In this forgotten area of Burma, conflict has forced 100,000 people - mostly women, children and the elderly - to flee their homes and live in displacement camps. They have no access to running water. There is not enough food. The freezing conditions and lack of toilets make them vulnerable to disease.
The charity ActionAid are also advocating and campaigning on behalf of Burma, which they are terming
We have worked with over 390 communities, supporting more than 150,000 of the most vulnerable and marginalised people [worldwide].
- I am a good rich person of conscience helping a poor grateful person with no house/education/food/family/shoes with my few pounds a month.
- Even if I’m not rich I feel rich because I’m so much richer than someone who’s got nothing that I can afford to give them a tiny little amount every single month and not even miss it.
- I would like to pay them a few pounds but I wouldn’t want them living in my house or saying they want to visit. But I might want to go there and have a look one day out of curiosity.
- I am happy to correspond by letter to maintain the romance of the thing but not by phone because that would be a massive imposition.

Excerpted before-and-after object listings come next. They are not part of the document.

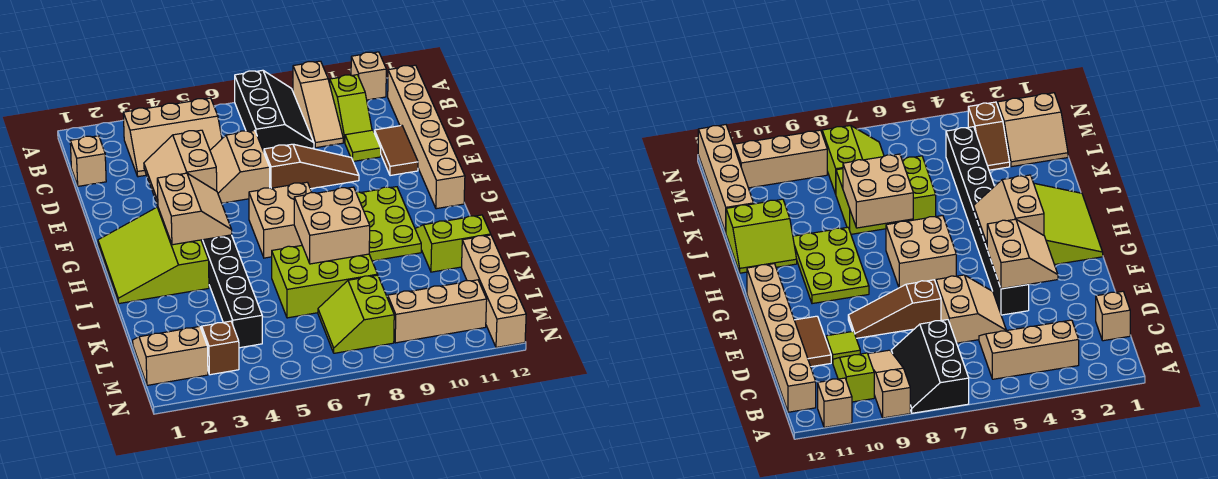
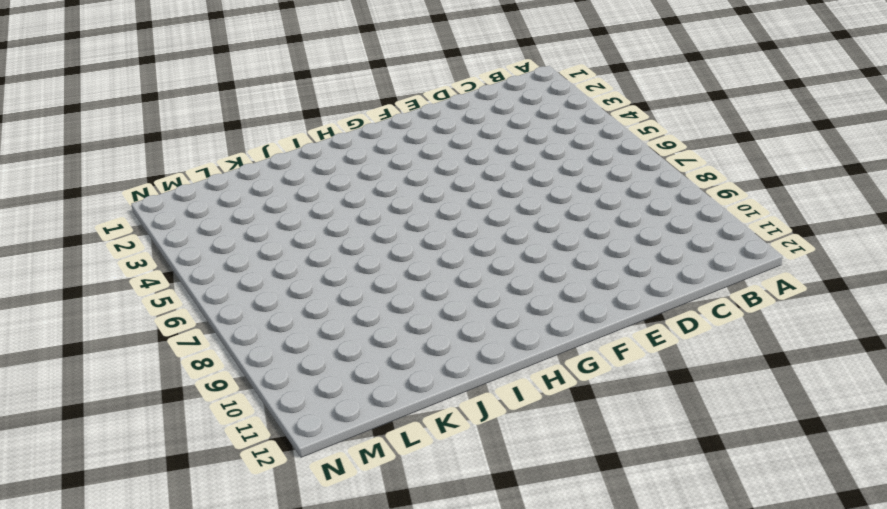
none -> black 2x3 slope [235,70,314,152]
none -> tan 1x3 slope [293,61,343,148]
none -> tan 1x1 brick [351,52,386,100]

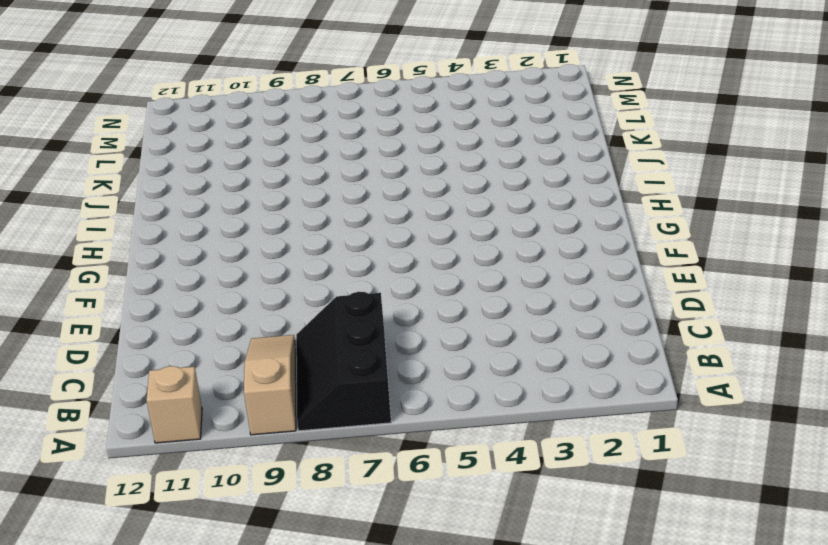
none -> tan 2x3 slope [123,98,222,177]
none -> lime 1x2 slope [330,75,372,142]
none -> tan 1x6 brick [388,65,465,209]

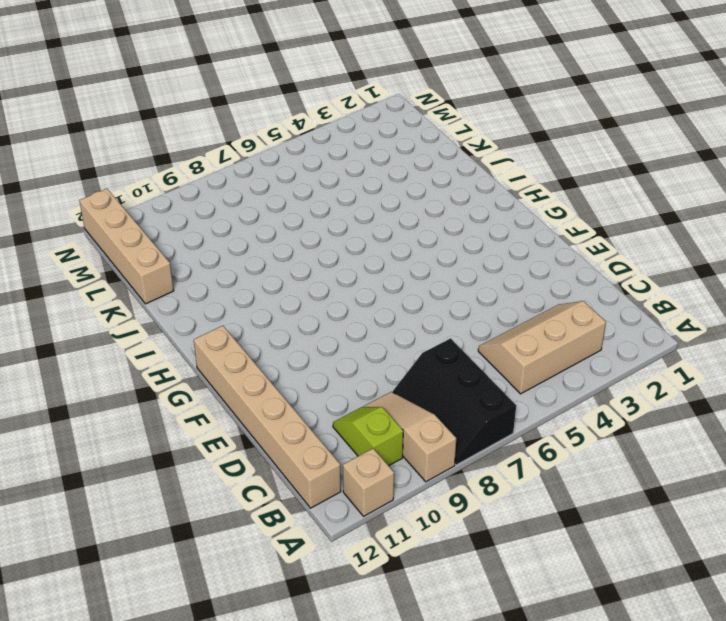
none -> tan 1x1 brick [70,136,106,186]
none -> tan 2x2 slope [210,130,270,203]
none -> lime 1x1 tile [345,130,381,161]

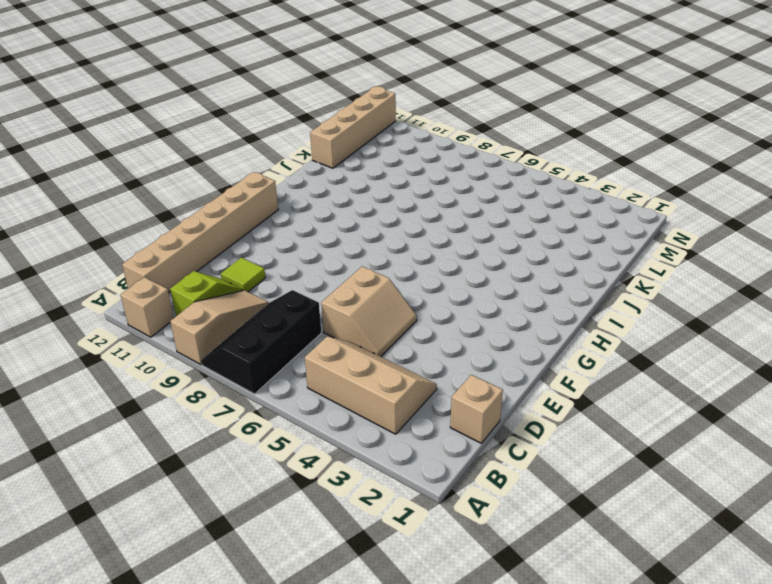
none -> brown 1x2 tile [374,126,418,176]
none -> black 1x8 brick [201,235,262,348]
none -> brown 1x3 slope [264,144,359,189]

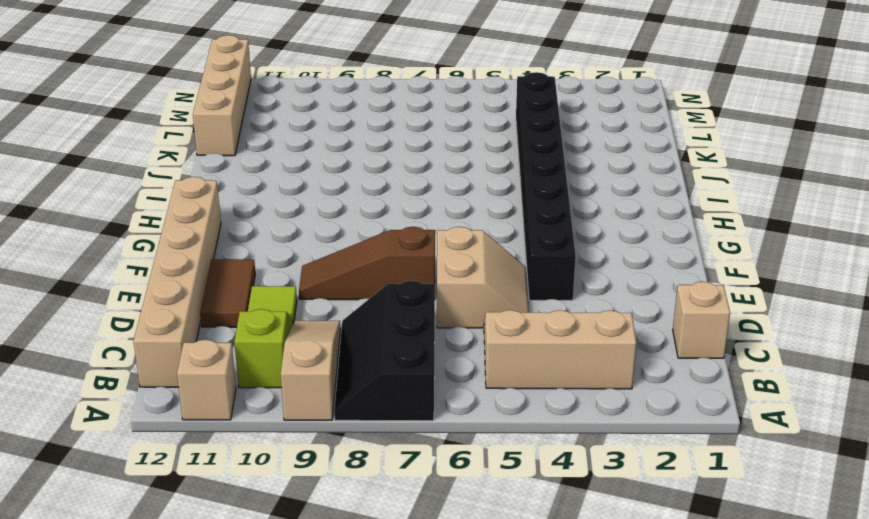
none -> lime 3x3 slope [98,207,209,303]
none -> tan 2x2 brick [249,182,312,258]
none -> lime 2x3 plate [356,187,421,261]

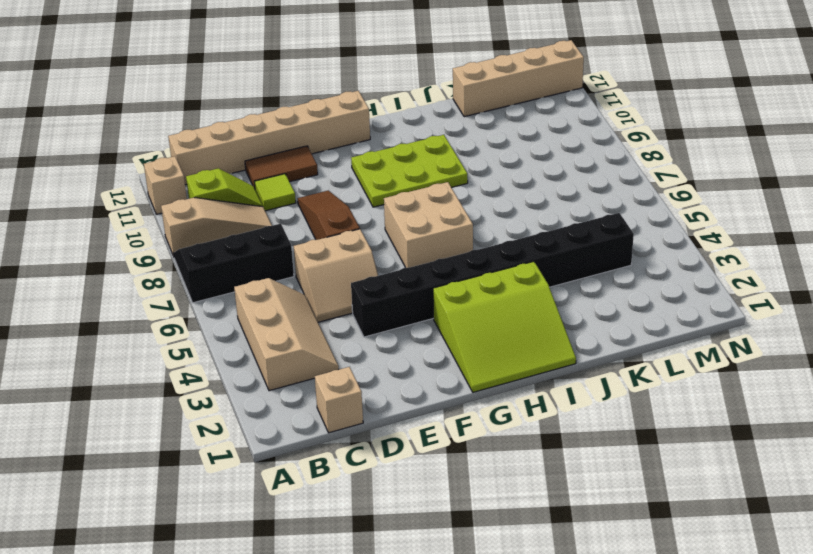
none -> lime 2x2 slope [415,215,491,272]
none -> lime 2x3 brick [272,246,378,318]
none -> tan 2x2 slope [133,326,208,385]

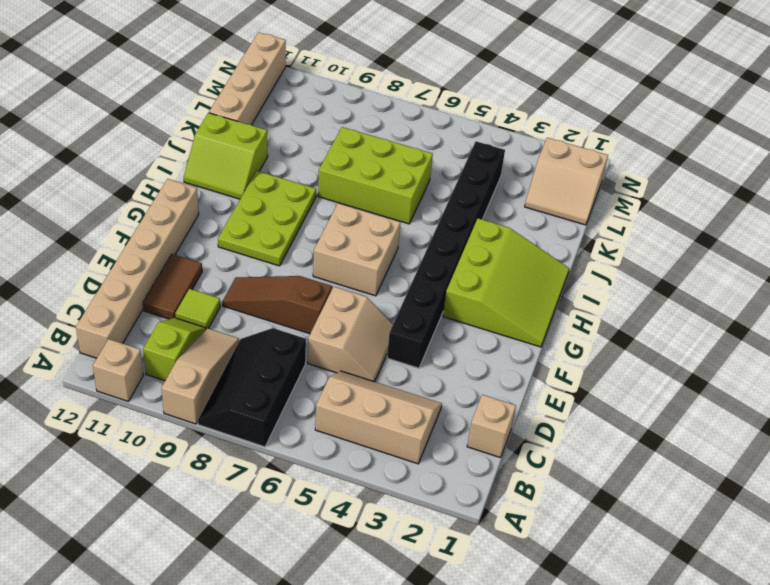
none -> brown 1x2 slope [201,321,239,375]
none -> lime 2x2 slope [318,275,394,353]
none -> tan 1x3 brick [388,280,487,343]

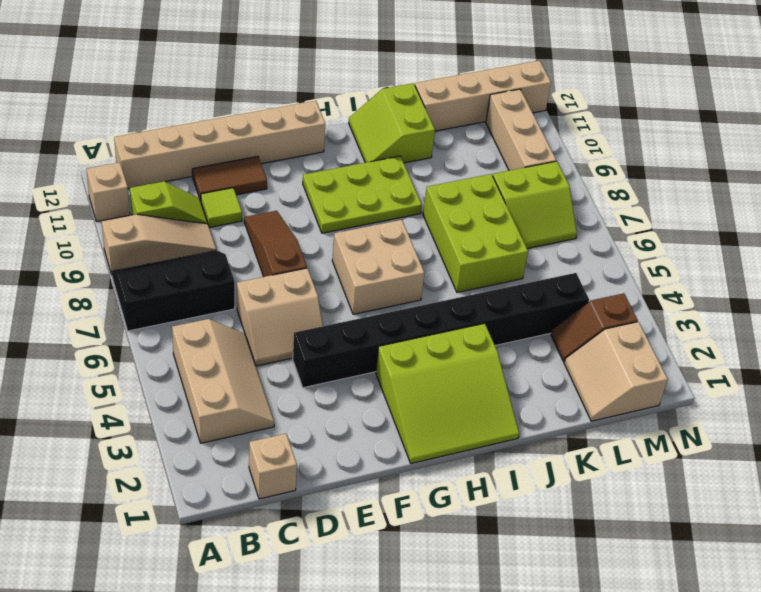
none -> tan 2x2 slope [144,130,217,205]
none -> tan 2x2 slope [157,173,232,245]
none -> tan 2x2 brick [294,187,370,264]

- I am happy to pay my money but would not like to be troubled by any further demands as that would really be pushing it.
- I will pay ten pounds a month but not twenty even though I spend sixty pounds a month on giant lattes at Costa and I just happily bought a £200 Zara winter coat made by exploited brown child labourers not unlike the kid I’m sponsoring. Yet somehow I’m sure it all balances out.
- I have never been to the country and know absolutely nothing about the location where the child I’m sponsoring lives but I know the conditions are dreadful.
- I didn’t care before but now I’ve received an endorsement from a likeable, sensible and unaggressive white person like Emma Thompson I’m willing to get on board. After all, she played Eleanor Dashwood in Sense and Sensibility so she's got a combination of feminine sensitivity and English brains I'm willing to listen to.
- I can’t remember the exact name of the child I’m sponsoring as it’s very long and foreign but I’m sure she or he is just absolutely lovely. They’d better be.
- It’s just like sponsoring a panda/goat/donkey/snake except that pandas etc don’t give you the extra satisfaction of writing you a letter to show you how grateful they are.
- Sponsor an Indian child and get a cartoon of a barefoot Indian girl in pastel kurta pyjamas or full-on wedding sari, bindi, khol, jewellery, red bangles, jasmine garland and ankle bells, next to a sacred cartoon cow.
- Sponsor a Japanese child …okay, Japan really doesn’t need your money… and get an impeccably realised Manga geisha with detachable wig, whiteface panstick makeup, stiffly alluring smile and fully rigged sushi-printed kimono, standing either barefoot as mandatory or on wooden soled platform sandals.
- Sponsor an Arab child and hit the jackpot: child in a veil, everyone, child in a veil, yet still somehow conventionally pretty around the eye area. Camels, pyramids, deserts and palm trees in the background. Angry brown male hordes (rebels, breakaway militia, idealistic students, army or government – or choose an assortment) to be Photoshopped out, or in, depending on your preferences.
- Sponsor a Chinese child. Much like the Japanese child option but with a kiddy cheongsam and chopsticks in hair. Lit alluringly by paper lanterns hanging from a pagoda/noodle restaurant in the middle of a rice paddy in which Pokemon creatures and Moshi Monsters cavort. Or maybe that’s the Japanese option. Whatever, right?
- Sponsor an African child (any southern African country will do) and get a very colourful cartoon! This time your child comes swathed in richly patterned kente cloth in the form of a head wrap, blouse and skirt, stretched-lobe beaded earrings, tribal lip plate, multi-stranded beaded neckpiece, rough hewn walking staff with feathers attached, ceremonial facial tattooing and extensive decorative scarring. Mud hut and red earth in background optional.
Warm greetings from
How are you? I hope you and your family are in good health. Now, I am writing about the update of your child Moo Keh Blute and his family.
He has drawn a picture for you. There are flag, ship, fish, tree, school, vase and flower. There are six family members. He has two brothers and one sister. He is the second one in his siblings. His father works in making bricks. He lives with his parents. His mom is a housewife.
Thank you for your kind and generous support to this child and his community. We will update more about your child in the next child message card.